The smuggler Gafishi travels on Rwandan Laissez Passer number is LP441792. Last year, the experts say they asked Government of Rwanda about this man, and other issues, but did not get a response.
This year, as the experts were preparing the latest report, they were granted unfettered access to everything they asked including about the alleged Rwandan smuggler Gafishi.
In February this year, the UN experts were in Rwanda, where they were showed 155kg of coltan that had been seized on 23 January 2020 and stored in Gisenyi, Rubavu district.
Rwandan officials stated that it had been smuggled from the DRC, the first such case at the Rubavu-Goma border crossing since June 2019.
The UN experts were also showed seven lots of untagged minerals seized from elsewhere in Rwanda since June 2019. They included 360 kg of presumed beryllium, 293 kg of presumed cassiterite, 250 kg of presumed wolframite and 54 kg of presumed coltan.
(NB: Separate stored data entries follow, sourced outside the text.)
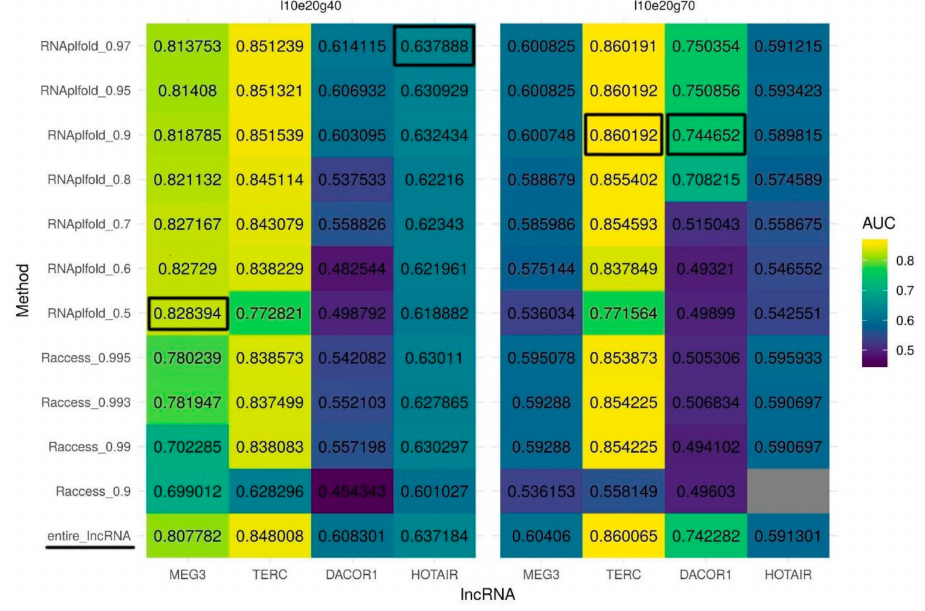
Figure 2. Quality of triplexes predictions with the two sets of parameters. (left panel) The best set of parameters for lncRNAs MEG3 and HOTAIR (l10e20g40: minimum length of 10 bp, maximum error rate of 20%, minimum G-content of 40%, Table 1); (right panel) The best set of parameters for lncRNAs TERC and DACOR1 (l10e20g70: minimum length of 10 bp, maximum error rate of 20%, minimum G-content of 70%, Table 1). Two secondary structure prediction tools were evaluated: RNAplfold and Raccess with a wide range of thresholds. The last row (entire_lncRNA) corresponds to a quality of triplexes prediction with no secondary structure being used. Prediction quality is measured by an AUC (colored scheme). Gray color represents the lack of predicted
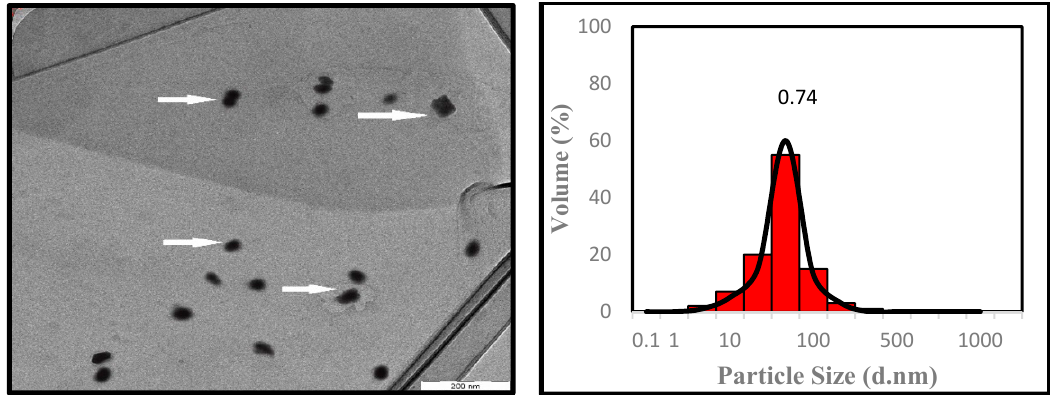
Figure 7. TEM micrograph (200 nm) and particle size distribution graph of palm oil ash nanoparticles.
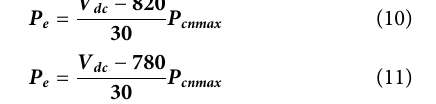
The red line in the fi gure indicates the actual user load on both sides of the system, and the green line indicates the output power line indicates the SOC variation curve of BESS.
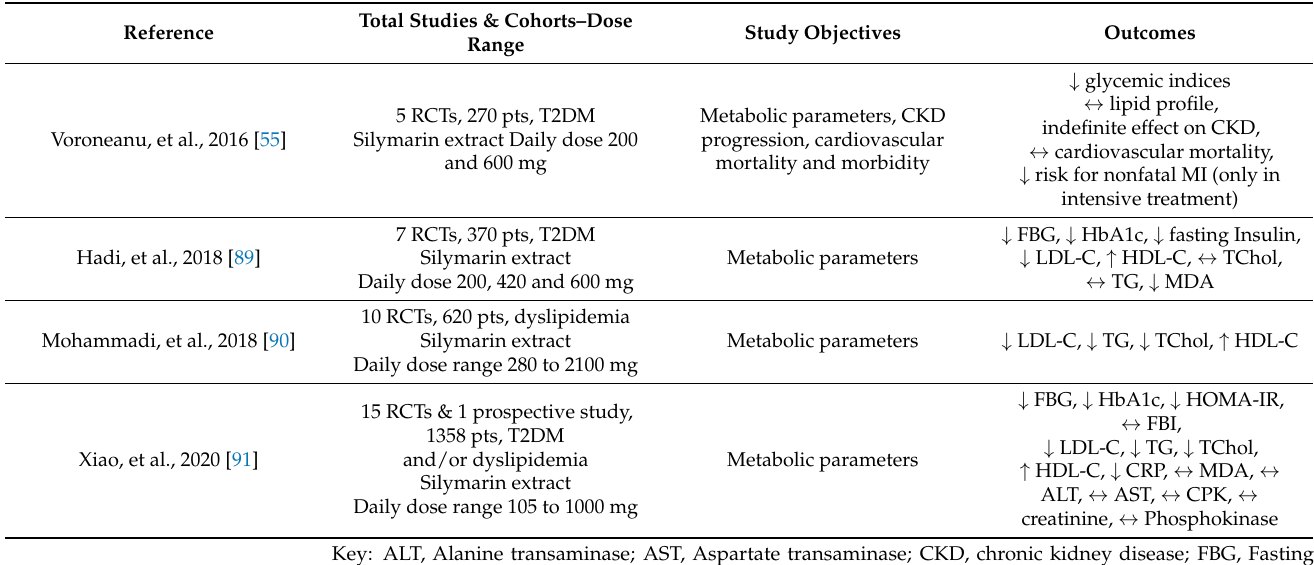
Table 1. Published meta-analysis studies of randomized clinical trials investigating the impact of silibinin/silymarin on classical cardiovascular risk factors.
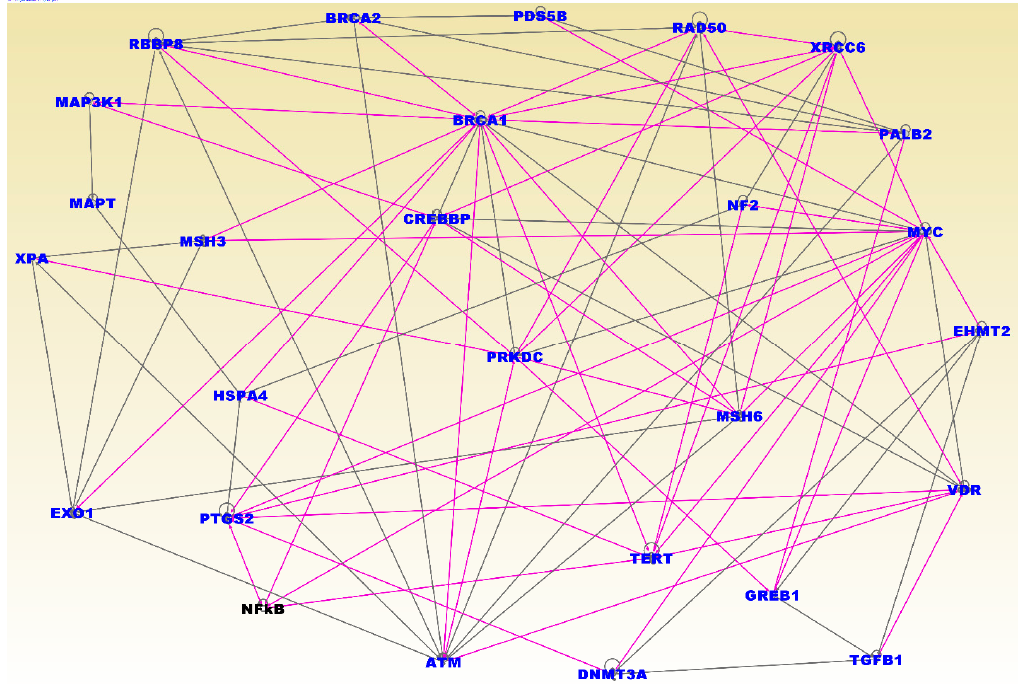
Figure 5. Network analysis showing interactions and functional relationships among the 237 genes containing both germline and somatic mutations. All genes in blue font contained both germline and somatic mutations and were significantly differentially expressed between patients with TNBC and controls. Many of these genes were also found to interact with the NF-kB complex (black font). The line colors indicate overlap in functional relationships among genes in different networks. Note that in the networks there are fewer genes than the input genes due to filtering that we imposed on the networks to remove spurious interactions and less significant networks.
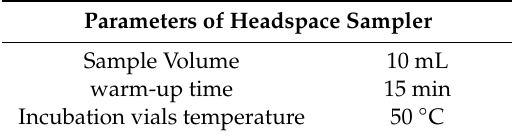
Table 1. Parameters used in the experiments of Escherichia coli discrimination.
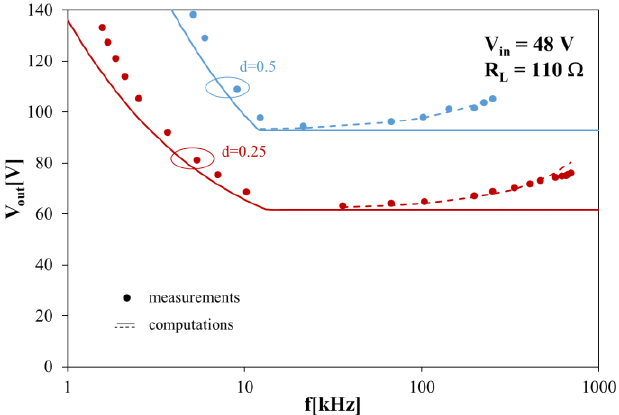
Figure 14. Measured and computed dependences of the output voltage on frequency.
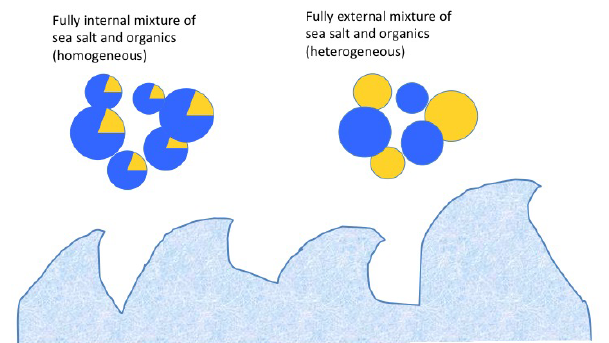
Figure 1. Illustration of internal versus external mixing states of sea spray aerosol upon emission. The emitted aerosol contains both sea salt (blue) and organic matter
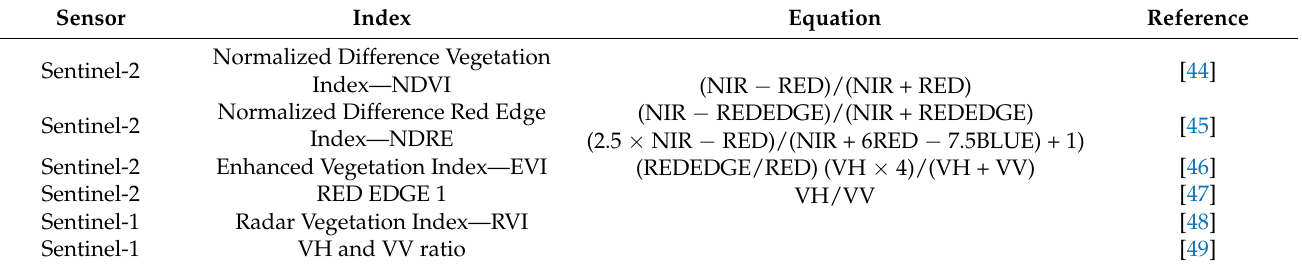
Table 1. Sentinel-1 and Sentinel-2 indexes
Rwandan officials stated that they considered cross-border mineral smuggling a “security risk” and used a combination of border police working with the Rwanda Revenue Protection Unit, paid agents and unpaid community-level informants to monitor and intercept smuggled goods, including minerals, along the country’s borders.
“They emphasized that it was illegal for untagged minerals to transit through Rwanda,” say the UN experts in their 2020 report.
However, with regard to the case of the smuggler Gafishi, the report reads: “Rwandan authorities confirmed the authenticity of identity information shared with them by the [UN Group of experts] but stated that they were unable to locate the individual.”